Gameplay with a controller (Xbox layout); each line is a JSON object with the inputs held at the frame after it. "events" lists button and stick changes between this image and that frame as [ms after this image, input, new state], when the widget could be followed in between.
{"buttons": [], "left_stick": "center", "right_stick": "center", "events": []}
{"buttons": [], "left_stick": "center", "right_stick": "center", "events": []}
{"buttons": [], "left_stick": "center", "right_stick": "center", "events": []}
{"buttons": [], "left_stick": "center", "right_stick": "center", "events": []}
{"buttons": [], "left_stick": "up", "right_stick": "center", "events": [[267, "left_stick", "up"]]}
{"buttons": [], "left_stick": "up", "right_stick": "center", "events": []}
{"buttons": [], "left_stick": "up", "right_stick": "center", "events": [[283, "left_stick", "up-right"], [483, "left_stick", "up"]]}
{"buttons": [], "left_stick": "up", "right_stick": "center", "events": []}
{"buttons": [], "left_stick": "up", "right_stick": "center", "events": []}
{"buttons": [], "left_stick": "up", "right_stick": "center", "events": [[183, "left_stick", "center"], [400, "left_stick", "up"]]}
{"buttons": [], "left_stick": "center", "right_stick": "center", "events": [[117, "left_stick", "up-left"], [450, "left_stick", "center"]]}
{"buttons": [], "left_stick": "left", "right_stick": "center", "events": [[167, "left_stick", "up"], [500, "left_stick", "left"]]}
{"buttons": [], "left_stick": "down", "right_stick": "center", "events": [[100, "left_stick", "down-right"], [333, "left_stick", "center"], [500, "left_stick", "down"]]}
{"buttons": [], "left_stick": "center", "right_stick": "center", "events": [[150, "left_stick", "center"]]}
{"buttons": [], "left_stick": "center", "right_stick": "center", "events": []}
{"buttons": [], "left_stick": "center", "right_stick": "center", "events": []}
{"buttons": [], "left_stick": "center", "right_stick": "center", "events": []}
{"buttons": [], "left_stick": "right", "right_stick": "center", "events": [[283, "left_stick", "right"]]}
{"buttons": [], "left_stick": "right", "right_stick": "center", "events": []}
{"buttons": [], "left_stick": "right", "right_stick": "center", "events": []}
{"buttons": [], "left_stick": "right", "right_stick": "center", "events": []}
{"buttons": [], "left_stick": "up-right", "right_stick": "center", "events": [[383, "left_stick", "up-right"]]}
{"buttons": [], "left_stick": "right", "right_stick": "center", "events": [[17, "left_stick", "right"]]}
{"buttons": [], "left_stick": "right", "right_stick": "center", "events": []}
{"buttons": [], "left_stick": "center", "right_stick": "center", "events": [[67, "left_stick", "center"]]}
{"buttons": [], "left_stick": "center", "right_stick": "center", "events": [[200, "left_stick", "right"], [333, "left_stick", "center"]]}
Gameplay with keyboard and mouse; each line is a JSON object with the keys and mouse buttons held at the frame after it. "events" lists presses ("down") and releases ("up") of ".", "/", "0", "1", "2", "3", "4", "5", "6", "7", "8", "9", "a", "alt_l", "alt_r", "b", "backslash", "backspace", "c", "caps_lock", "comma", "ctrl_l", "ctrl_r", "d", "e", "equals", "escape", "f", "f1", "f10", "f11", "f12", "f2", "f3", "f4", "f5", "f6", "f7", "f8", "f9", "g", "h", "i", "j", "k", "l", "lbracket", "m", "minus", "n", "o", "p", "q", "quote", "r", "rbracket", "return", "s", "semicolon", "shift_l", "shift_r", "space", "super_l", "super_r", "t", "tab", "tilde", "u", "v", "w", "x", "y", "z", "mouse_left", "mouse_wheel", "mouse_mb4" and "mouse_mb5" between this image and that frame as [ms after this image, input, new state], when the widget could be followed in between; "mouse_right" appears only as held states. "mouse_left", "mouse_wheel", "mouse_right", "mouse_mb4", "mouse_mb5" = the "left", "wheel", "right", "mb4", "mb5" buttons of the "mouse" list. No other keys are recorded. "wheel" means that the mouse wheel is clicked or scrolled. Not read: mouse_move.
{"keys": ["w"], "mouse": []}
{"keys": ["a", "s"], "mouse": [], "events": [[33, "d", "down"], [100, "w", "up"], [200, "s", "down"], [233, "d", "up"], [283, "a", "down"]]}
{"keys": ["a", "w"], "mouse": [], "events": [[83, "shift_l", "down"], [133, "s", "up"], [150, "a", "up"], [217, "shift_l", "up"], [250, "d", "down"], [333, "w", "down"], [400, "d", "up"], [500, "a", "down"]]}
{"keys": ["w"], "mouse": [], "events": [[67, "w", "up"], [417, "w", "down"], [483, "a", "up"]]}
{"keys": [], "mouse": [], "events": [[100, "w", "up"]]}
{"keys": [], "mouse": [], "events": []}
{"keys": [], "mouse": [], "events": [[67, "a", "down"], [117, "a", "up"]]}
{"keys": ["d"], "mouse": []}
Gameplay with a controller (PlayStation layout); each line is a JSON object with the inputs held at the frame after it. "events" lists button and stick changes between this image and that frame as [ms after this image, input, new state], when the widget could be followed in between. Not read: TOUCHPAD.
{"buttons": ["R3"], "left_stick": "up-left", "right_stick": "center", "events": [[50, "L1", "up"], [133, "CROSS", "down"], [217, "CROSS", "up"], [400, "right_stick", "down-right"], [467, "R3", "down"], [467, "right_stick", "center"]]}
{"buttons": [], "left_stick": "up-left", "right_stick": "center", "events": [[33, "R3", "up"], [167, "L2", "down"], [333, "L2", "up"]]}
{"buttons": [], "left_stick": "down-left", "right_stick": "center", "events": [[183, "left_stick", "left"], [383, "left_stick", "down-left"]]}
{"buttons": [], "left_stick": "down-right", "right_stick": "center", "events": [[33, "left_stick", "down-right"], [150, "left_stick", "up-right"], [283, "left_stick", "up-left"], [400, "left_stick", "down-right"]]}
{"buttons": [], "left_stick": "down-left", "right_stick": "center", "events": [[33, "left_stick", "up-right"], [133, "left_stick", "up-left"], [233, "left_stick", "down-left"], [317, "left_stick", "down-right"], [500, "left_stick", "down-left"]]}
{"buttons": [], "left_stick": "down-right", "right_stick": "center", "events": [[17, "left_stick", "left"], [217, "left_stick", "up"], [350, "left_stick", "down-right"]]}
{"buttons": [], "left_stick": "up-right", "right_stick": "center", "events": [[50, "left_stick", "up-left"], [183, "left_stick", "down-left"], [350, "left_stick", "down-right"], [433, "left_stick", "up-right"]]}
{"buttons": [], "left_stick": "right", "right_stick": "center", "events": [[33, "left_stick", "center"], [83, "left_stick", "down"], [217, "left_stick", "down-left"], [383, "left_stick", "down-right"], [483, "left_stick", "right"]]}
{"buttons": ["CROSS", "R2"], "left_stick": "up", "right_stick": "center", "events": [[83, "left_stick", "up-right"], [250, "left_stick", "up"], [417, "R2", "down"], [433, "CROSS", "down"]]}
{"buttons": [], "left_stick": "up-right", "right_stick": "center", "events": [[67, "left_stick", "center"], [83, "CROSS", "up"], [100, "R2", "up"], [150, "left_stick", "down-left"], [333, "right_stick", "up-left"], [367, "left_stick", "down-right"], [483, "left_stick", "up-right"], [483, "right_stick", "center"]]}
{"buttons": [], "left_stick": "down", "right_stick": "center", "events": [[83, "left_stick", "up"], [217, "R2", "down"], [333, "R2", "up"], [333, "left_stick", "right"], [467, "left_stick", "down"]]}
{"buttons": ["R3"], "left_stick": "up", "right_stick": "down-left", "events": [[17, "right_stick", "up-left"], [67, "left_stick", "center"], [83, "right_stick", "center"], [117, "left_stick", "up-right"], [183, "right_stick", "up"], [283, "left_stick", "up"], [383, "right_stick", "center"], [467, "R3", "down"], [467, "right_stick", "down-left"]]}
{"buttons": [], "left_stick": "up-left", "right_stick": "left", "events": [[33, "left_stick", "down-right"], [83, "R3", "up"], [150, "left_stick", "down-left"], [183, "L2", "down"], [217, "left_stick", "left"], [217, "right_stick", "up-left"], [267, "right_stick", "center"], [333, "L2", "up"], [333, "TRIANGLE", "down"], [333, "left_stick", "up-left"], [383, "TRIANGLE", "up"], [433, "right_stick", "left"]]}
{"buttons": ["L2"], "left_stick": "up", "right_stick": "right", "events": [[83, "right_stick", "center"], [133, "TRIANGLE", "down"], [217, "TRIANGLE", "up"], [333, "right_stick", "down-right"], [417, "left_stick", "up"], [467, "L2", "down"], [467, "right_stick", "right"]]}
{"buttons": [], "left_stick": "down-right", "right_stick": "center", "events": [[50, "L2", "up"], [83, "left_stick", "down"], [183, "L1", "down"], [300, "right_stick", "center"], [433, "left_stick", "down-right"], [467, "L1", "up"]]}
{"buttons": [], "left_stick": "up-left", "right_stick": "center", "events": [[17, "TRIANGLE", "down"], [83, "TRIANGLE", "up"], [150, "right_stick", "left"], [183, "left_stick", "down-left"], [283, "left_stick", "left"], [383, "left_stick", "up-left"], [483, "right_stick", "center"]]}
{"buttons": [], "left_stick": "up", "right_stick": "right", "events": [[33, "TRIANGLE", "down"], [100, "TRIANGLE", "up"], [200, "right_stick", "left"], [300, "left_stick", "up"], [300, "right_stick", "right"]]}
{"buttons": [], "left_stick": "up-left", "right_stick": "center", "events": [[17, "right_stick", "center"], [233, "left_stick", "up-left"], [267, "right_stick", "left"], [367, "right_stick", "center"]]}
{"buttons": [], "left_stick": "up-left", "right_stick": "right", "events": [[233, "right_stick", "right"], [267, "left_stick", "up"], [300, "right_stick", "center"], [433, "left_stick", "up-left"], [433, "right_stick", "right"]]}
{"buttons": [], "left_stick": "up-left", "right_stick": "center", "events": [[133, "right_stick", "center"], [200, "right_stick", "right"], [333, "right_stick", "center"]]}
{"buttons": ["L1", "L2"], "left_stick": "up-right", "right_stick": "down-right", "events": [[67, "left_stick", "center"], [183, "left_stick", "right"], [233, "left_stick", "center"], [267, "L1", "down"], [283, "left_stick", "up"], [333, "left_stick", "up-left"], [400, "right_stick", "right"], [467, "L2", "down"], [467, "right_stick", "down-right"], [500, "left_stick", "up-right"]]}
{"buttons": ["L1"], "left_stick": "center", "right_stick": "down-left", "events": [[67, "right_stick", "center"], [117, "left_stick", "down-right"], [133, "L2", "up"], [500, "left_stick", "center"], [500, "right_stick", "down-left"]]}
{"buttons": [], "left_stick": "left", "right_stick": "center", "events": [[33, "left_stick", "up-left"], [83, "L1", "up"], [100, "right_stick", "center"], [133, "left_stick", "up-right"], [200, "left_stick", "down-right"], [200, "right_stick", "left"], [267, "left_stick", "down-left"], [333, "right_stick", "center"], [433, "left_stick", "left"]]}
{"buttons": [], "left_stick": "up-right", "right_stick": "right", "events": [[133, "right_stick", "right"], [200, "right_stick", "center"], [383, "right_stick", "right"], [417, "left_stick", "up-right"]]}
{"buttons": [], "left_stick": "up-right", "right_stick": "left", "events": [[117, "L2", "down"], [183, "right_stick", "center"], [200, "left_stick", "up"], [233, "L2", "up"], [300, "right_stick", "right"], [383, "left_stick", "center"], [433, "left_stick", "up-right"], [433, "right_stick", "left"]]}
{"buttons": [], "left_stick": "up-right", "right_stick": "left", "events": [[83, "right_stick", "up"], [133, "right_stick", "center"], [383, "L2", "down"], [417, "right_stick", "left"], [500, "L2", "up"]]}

TASK REQUIREMENTS: Write out every line from the entries where "this" appears.

RESULT OF THE TASK:
Gameplay with a controller (Xbox layout); each line is a JSON object with the inputs held at the frame after it. "events" lists button and stick changes between this image and that frame as [ms after this image, input, new state], when the widget could be followed in between.
Gameplay with keyboard and mouse; each line is a JSON object with the keys and mouse buttons held at the frame after it. "events" lists presses ("down") and releases ("up") of ".", "/", "0", "1", "2", "3", "4", "5", "6", "7", "8", "9", "a", "alt_l", "alt_r", "b", "backslash", "backspace", "c", "caps_lock", "comma", "ctrl_l", "ctrl_r", "d", "e", "equals", "escape", "f", "f1", "f10", "f11", "f12", "f2", "f3", "f4", "f5", "f6", "f7", "f8", "f9", "g", "h", "i", "j", "k", "l", "lbracket", "m", "minus", "n", "o", "p", "q", "quote", "r", "rbracket", "return", "s", "semicolon", "shift_l", "shift_r", "space", "super_l", "super_r", "t", "tab", "tilde", "u", "v", "w", "x", "y", "z", "mouse_left", "mouse_wheel", "mouse_mb4" and "mouse_mb5" between this image and that frame as [ms after this image, input, new state], when the widget could be followed in between; "mouse_right" appears only as held states. "mouse_left", "mouse_wheel", "mouse_right", "mouse_mb4", "mouse_mb5" = the "left", "wheel", "right", "mb4", "mb5" buttons of the "mouse" list. No other keys are recorded. "wheel" means that the mouse wheel is clicked or scrolled. Not read: mouse_move.
Gameplay with a controller (PlayStation layout); each line is a JSON object with the inputs held at the frame after it. "events" lists button and stick changes between this image and that frame as [ms after this image, input, new state], when the widget could be followed in between. Not read: TOUCHPAD.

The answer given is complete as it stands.